-- DATA EXTRACTS --
══════════

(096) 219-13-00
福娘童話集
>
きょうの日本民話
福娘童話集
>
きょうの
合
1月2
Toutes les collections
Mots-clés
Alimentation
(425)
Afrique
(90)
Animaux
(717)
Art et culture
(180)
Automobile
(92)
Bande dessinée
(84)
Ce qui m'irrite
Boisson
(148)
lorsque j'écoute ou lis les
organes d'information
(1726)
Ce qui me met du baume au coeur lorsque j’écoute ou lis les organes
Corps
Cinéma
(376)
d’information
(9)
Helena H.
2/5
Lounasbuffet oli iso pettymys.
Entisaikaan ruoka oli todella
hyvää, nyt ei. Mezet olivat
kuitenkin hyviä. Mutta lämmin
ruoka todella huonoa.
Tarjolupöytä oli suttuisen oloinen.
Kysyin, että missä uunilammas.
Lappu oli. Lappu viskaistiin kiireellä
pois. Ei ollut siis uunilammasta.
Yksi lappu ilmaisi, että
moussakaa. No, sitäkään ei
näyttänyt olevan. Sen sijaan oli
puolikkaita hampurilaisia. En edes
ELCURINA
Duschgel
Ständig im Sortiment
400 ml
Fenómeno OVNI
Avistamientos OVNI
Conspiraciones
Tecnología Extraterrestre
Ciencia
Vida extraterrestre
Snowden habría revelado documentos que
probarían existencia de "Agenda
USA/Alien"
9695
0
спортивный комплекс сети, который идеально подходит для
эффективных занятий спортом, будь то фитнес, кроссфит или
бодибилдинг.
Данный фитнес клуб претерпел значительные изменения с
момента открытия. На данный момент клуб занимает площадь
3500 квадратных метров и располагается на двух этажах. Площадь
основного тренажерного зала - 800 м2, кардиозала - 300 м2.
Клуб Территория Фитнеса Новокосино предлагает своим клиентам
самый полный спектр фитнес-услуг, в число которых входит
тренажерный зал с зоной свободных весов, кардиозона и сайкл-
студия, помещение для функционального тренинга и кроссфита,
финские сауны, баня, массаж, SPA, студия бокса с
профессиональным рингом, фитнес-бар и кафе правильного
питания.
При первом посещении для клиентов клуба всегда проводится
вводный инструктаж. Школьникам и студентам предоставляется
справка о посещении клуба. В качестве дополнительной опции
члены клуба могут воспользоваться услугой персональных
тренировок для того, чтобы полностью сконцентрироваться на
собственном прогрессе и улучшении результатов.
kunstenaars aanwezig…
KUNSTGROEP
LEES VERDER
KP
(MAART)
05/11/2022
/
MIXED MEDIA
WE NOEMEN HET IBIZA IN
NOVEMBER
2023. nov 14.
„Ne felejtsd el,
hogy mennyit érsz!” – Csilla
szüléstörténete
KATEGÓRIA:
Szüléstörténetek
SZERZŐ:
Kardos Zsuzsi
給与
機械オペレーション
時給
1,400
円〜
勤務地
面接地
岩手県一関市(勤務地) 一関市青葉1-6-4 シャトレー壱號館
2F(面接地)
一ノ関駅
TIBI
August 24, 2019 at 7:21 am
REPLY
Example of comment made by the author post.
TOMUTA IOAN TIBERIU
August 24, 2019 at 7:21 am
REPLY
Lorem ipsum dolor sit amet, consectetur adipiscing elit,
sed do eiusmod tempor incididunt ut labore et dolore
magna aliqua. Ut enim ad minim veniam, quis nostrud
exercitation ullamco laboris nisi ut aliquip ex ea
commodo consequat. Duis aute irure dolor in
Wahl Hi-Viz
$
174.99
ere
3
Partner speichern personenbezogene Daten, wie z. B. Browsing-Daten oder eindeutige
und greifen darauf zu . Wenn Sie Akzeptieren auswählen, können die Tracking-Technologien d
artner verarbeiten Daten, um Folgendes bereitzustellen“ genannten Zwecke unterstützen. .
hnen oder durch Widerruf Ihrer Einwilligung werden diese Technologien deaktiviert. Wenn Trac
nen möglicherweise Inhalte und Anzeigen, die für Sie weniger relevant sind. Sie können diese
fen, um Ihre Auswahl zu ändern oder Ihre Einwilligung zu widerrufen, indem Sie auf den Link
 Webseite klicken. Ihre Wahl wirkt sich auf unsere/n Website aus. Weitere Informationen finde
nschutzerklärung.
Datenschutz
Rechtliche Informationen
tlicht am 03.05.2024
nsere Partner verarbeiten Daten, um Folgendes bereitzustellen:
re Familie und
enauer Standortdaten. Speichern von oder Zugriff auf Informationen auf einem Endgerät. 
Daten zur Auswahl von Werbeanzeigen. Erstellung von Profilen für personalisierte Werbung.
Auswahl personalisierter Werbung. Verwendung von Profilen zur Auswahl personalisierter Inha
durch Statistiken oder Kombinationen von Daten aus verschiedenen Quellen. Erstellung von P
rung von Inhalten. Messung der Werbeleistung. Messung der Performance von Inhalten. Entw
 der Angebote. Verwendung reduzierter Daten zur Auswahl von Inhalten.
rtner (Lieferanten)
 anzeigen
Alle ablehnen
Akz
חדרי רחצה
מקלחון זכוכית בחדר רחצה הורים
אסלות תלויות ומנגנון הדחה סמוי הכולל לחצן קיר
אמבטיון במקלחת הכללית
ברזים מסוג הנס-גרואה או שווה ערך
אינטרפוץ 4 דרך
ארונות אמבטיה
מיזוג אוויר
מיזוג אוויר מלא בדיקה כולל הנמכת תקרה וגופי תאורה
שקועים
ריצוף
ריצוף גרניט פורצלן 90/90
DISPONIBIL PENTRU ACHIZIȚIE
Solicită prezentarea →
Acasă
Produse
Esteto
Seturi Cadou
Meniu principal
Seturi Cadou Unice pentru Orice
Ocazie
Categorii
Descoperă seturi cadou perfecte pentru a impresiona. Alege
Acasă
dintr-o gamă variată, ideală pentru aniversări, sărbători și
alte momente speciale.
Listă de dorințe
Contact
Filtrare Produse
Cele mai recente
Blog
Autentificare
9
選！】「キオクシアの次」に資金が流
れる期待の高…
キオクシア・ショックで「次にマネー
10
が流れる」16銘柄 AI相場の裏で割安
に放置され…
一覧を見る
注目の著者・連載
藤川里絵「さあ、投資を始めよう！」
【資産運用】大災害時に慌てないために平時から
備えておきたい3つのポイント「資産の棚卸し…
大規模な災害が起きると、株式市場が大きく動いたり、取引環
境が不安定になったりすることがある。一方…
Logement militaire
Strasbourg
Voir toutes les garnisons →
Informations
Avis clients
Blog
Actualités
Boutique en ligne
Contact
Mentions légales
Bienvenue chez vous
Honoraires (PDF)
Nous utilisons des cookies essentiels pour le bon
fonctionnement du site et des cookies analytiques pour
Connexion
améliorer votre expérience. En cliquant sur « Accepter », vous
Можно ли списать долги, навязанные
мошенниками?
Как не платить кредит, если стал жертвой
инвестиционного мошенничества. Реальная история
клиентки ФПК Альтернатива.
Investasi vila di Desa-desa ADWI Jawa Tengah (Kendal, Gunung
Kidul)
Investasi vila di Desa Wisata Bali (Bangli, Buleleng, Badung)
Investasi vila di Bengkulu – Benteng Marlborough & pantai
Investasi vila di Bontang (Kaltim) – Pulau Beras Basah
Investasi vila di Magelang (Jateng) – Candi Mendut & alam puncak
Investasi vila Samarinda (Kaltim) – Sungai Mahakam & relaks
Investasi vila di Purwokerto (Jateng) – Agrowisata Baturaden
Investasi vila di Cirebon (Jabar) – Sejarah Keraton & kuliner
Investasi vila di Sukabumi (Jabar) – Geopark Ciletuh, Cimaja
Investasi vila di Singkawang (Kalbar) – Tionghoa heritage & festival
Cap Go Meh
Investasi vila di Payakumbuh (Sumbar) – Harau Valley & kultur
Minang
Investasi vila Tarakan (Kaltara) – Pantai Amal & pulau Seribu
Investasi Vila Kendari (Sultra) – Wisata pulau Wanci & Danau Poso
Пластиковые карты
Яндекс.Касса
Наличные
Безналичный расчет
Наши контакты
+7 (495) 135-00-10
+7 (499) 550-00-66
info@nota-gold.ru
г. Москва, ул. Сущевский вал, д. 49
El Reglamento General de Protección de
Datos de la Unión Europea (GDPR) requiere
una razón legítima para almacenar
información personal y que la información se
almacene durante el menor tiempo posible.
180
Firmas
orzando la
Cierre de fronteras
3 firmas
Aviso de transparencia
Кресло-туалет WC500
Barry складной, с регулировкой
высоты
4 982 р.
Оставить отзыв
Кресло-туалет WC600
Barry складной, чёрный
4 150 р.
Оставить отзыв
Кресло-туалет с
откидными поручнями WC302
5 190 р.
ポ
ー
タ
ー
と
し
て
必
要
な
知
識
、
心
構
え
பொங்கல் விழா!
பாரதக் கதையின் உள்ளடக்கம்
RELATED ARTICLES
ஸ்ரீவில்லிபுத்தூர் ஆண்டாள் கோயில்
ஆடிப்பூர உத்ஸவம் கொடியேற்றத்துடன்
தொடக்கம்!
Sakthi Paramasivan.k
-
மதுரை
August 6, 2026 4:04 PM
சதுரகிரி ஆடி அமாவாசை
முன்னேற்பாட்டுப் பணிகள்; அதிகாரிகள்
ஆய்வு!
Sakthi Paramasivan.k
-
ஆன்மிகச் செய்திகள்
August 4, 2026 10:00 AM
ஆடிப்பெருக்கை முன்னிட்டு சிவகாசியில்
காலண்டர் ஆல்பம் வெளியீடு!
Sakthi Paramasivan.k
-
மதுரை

══════════

-- ACTIVITY --
Go through the entries above and copy out every line that includes the word "pour".

-- WRITTEN ANSWER --
Nous utilisons des cookies essentiels pour le bon
fonctionnement du site et des cookies analytiques pour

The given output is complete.